As for accuracy, i would need to know some more technical details, such as the camera's field of view, to calculate a few rough numbers, but from the user's point of view it would be the same kind of movements of a wiimote pointing based games so the troubles with steady hands would be about the same.
Btw, accelerometers are not slow at all: the Wiimote ones sample at 100Hz, and that's a 5 year old spec. The trouble is that they have scarce resolution, and of course without gyroscopes they are no good at tracking rotations on the horizontal plane. Add gyros though, and you have a lot of fast data.
I think that the compass thing is used to auto-calibrate the gyroscopes on the horizontal plane since it "knows" which angle you started from -relative to the north-south magnetic line- reducing the need to do so explicitly by having to point at the screen.
All speculations, of course. We'll know in due time.
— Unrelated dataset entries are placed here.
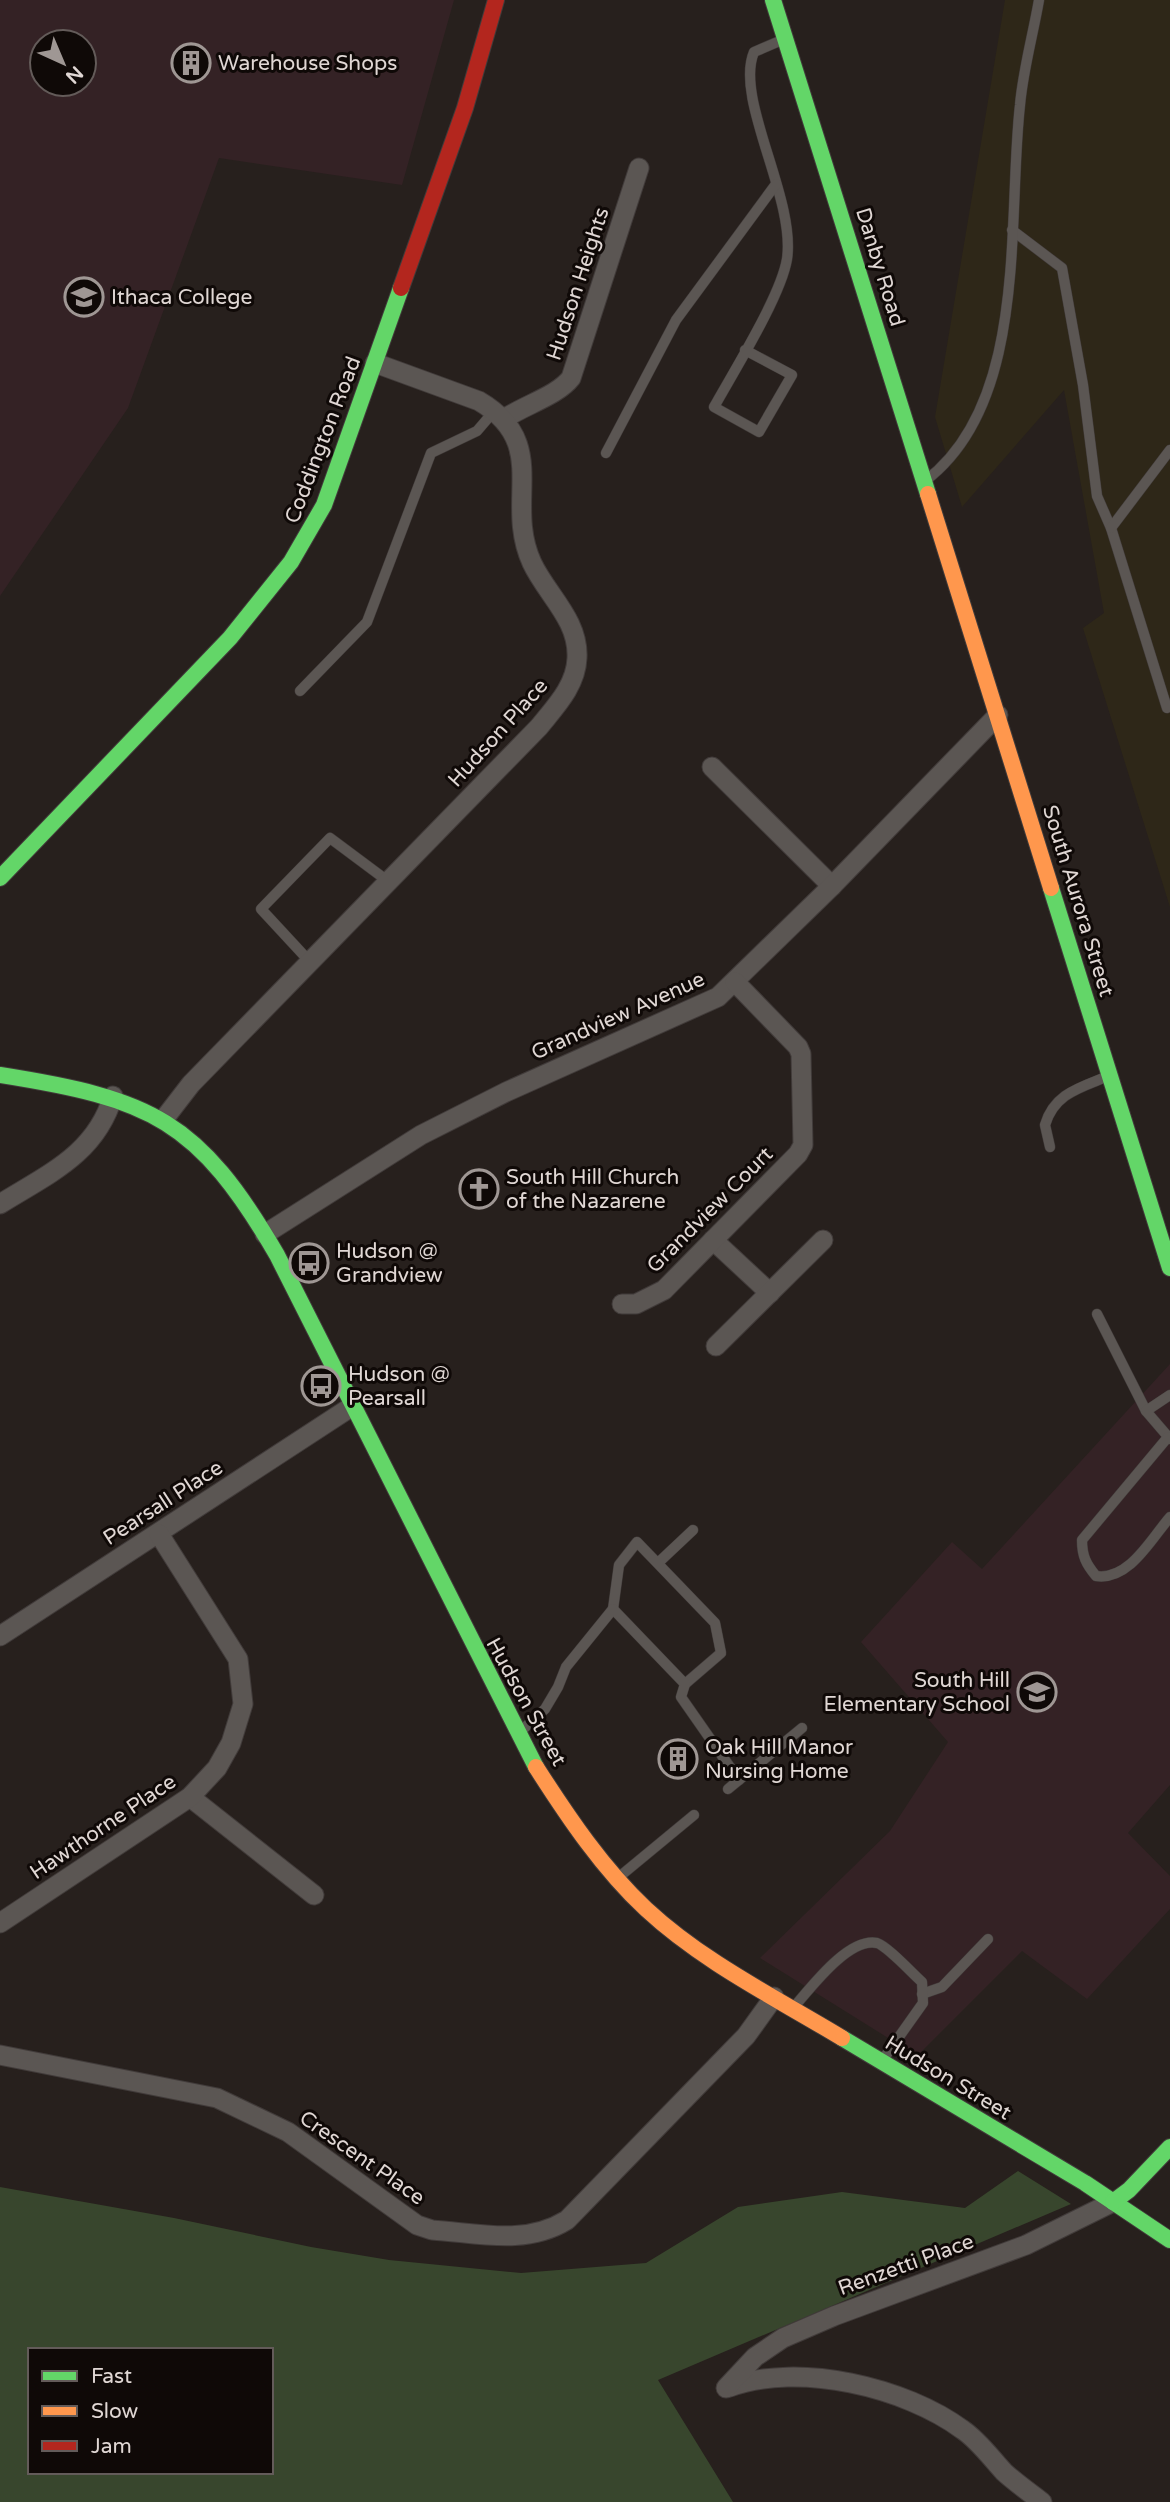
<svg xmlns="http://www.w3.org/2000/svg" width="1170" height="2502" viewBox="0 0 1170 2502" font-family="'Varela Round',sans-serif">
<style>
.industrial{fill:#2e2718}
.education{fill:#342225;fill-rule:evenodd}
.green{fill:#38462d;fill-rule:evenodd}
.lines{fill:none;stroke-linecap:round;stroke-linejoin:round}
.lane-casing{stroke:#413b3a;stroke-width:11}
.street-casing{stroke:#413b3a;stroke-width:21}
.fast-casing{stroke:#413b3a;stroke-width:18}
.slow-casing{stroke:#413b3a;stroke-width:18}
.jam-casing{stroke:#413b3a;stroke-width:18}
.lane{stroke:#5b5653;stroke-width:10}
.street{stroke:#5b5653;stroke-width:19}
.fast{stroke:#63d668;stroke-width:16}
.slow{stroke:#ff974d;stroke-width:16}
.jam{stroke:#b3261e;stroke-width:16}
.labels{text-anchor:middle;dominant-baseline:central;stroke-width:6;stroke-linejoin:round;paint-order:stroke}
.poi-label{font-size:21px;fill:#e0d7d4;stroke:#0f0907;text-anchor:start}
.street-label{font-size:21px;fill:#e0d7d4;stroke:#0f0907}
</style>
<rect width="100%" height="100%" fill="#27201d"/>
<polygon class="industrial" points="1005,0 1170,0 1170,907 1083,628 1104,613 1064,390 962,507 935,417"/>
<g class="education">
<path d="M0 0H454L402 185 219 158 128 408 0 596ZM42 42H84V84H42Z"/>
<polygon points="1170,1364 1170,1785 1128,1833 1170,1876 1170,1909 1087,1999 1022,1951 917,2056 760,1958 890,1831 948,1742 861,1642 952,1542 982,1569"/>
</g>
<path class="green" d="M1018 2171 1071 2204 658 2380 733 2502H0V2187L174 2218 311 2247 389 2260 521 2273 646 2263 738 2207 842 2192 965 2208ZM30 2350H271V2472H30Z"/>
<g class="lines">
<g class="lane-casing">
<g id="lane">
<polyline points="1012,230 1062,268 1083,385 1097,496 1111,528 1167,708 1170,706"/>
<path d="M745 350 792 375 759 432 714 407C734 371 781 296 787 259 796 198 734 99 754 52L782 40"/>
<polyline points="606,453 676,320 776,184"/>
<path d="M925 481C1029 403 1007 220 1020 105 1023 70 1033 35 1039 0"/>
<polyline points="1111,528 1170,450"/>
<polyline points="300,691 367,622 431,453 477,431 495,410"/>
<polyline points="311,963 261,909 330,838 389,882"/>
<path d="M1050 1147 1045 1125C1054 1094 1079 1088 1106 1077"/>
<polyline points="1097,1314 1146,1411"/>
<polyline points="1170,1395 1146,1411 1170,1439"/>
<path d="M1168 1437 1082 1540C1082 1556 1086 1564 1096 1576 1129 1581 1151 1539 1170 1517"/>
<polyline points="659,1562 693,1530"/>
<polyline points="613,1609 619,1565 637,1542 715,1623 721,1653 685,1684"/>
<polyline points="521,1731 545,1709 558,1687 566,1667 613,1609 685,1684 681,1697 739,1780"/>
<polyline points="728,1789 802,1728"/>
<polyline points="619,1877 694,1815"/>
<polyline points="922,1994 942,1987 988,1939"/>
<path d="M793 2008C810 1989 848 1937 877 1943 887 1946 912 1973 922 1982L923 2003 884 2058"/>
</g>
</g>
<g class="street-casing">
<g id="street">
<path d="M504 419C524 405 557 396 571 378L639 168"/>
<polyline points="712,767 832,886"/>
<path d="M164 1119 191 1084 539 727C555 707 576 686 577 658 579 620 547 595 532 563 503 500 552 444 479 401L375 363"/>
<path d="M0 1204C48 1174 96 1154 113 1096"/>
<polyline points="265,1234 421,1135 506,1092 718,997 832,886 998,715"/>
<polyline points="713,1240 770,1293"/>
<polyline points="622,1304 636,1304 664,1290 798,1154 803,1145 801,1054 798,1047 735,982"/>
<polyline points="716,1346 823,1240"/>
<polyline points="0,1636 351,1407"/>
<polyline points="190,1797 314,1895"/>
<polyline points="0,1923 190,1797 217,1768 231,1743 243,1704 238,1659 159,1534"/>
<path d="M0 2055 217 2098 288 2132 417 2225 432 2230C478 2233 525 2246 567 2220L746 2036 774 1997"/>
<path d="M730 2387C799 2362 905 2387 963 2430 979 2441 991 2458 1004 2472 1016 2483 1029 2492 1042 2502"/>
<polyline points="726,2388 755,2357 783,2338 834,2316 1026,2245 1113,2202"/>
</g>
</g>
<g class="fast-casing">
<g id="fast">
<polyline points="773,0 928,494"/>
<polyline points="0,878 230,638 291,562 324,505 401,288"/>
<polyline points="1051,888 1170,1268"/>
<path d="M0 1075C151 1099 198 1119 277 1255L536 1767"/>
<polyline points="842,2038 1085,2183 1170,2240"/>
<polyline points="1113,2202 1129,2190 1170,2147"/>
</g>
</g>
<g class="slow-casing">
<g id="slow">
<polyline points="928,494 1051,888"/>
<path d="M536 1767C568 1817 603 1869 646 1909 703 1962 776 1998 842 2038"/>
</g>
</g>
<g class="jam-casing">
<polyline id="jam" points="401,288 465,108 496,0"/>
</g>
<use href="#lane" class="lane"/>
<use href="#street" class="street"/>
<use href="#fast" class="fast"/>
<use href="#slow" class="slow"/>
<use href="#jam" class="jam"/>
</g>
<defs>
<g id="building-ring" transform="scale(2.0125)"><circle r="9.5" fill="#0f0907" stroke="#9f9794" stroke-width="1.5"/><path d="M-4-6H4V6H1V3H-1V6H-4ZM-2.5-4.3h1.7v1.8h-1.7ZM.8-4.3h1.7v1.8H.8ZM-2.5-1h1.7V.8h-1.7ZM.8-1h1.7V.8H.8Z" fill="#9f9794"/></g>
<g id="university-ring" transform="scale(2.0125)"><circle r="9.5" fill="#0f0907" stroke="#9f9794" stroke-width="1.5"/><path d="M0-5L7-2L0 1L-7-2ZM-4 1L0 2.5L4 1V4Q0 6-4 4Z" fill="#9f9794"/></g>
<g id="church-ring" transform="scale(2.0125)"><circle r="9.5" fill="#0f0907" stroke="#9f9794" stroke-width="1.5"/><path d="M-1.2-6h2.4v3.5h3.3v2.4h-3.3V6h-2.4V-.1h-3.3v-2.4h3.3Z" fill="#9f9794"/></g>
<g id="bus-ring" transform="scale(2.0125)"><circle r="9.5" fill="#0f0907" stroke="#9f9794" stroke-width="1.5"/><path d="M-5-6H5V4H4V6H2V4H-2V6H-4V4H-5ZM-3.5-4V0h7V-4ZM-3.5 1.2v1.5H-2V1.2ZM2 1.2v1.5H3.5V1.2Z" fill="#9f9794"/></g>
<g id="school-ring" transform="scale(2.0125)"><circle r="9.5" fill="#0f0907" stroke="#9f9794" stroke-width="1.5"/><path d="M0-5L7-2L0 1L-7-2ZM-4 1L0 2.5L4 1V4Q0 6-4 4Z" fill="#9f9794"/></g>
</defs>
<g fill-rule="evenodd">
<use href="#building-ring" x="191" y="63"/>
<use href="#university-ring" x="84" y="297"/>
<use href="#church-ring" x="479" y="1189"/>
<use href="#bus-ring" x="309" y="1263"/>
<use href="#bus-ring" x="321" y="1386"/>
<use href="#school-ring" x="1037" y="1692"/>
<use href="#building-ring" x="678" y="1759"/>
</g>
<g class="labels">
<g class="poi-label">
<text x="218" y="63">Warehouse Shops</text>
<text x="111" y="297">Ithaca College</text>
<text x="506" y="1177">South Hill Church<tspan x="506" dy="24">of the Nazarene</tspan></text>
<text x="336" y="1251">Hudson @<tspan x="336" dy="24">Grandview</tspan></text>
<text x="348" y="1374">Hudson @<tspan x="348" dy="24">Pearsall</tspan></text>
<text x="1010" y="1680" text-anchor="end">South Hill<tspan x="1010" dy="24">Elementary School</tspan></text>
<text x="705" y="1747">Oak Hill Manor<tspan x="705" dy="24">Nursing Home</tspan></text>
</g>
<g class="street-label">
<text transform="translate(880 267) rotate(73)">Danby Road</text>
<text transform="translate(578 284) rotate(-72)">Hudson Heights</text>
<text transform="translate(323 440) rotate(-69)">Coddington Road</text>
<text transform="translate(498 733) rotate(-48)">Hudson Place</text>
<text transform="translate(1078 901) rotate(73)">South Aurora Street</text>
<text transform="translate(618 1016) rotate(-24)">Grandview Avenue</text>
<text transform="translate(710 1210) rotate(-45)">Grandview Court</text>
<text transform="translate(163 1503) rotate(-33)">Pearsall Place</text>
<text transform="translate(526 1702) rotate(61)">Hudson Street</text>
<text transform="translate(103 1827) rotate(-34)">Hawthorne Place</text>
<text transform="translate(948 2078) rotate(31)">Hudson Street</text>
<text transform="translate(362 2158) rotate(35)">Crescent Place</text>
<text transform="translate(906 2265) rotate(-20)">Renzetti Place</text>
</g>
</g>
<rect x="28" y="2348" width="245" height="126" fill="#0f0907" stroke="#635b59" stroke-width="2"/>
<rect x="42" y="2371" width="35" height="10" fill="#63d668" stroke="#635b59" stroke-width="2"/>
<text x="91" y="2383" font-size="21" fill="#e0d7d4">Fast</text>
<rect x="42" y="2406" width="35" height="10" fill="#ff974d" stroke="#635b59" stroke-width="2"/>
<text x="91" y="2418" font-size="21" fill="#e0d7d4">Slow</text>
<rect x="42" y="2441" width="35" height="10" fill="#b3261e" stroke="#635b59" stroke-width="2"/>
<text x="91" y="2453" font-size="21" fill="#e0d7d4">Jam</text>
<g transform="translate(63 63) rotate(136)"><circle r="33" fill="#0f0907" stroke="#635b59" stroke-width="2"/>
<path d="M0-5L12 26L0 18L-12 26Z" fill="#9f9794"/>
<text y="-10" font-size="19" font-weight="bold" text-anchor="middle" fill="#e0d7d4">N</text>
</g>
</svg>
Update: according to the info given at the following dev conference, that's not how they code pointing. They're actually using all the data, including rotations, and projecting the direction to the tv screen plane. Anyway, they say that the standard library that all devs get to use can track all the data from 4 wands in under a frame time (I suppose they mean 1/30th of second) on an SPU. Interesting info in the Eurogamer / Digital foundry report. We'll have to see if the final software can match the theory.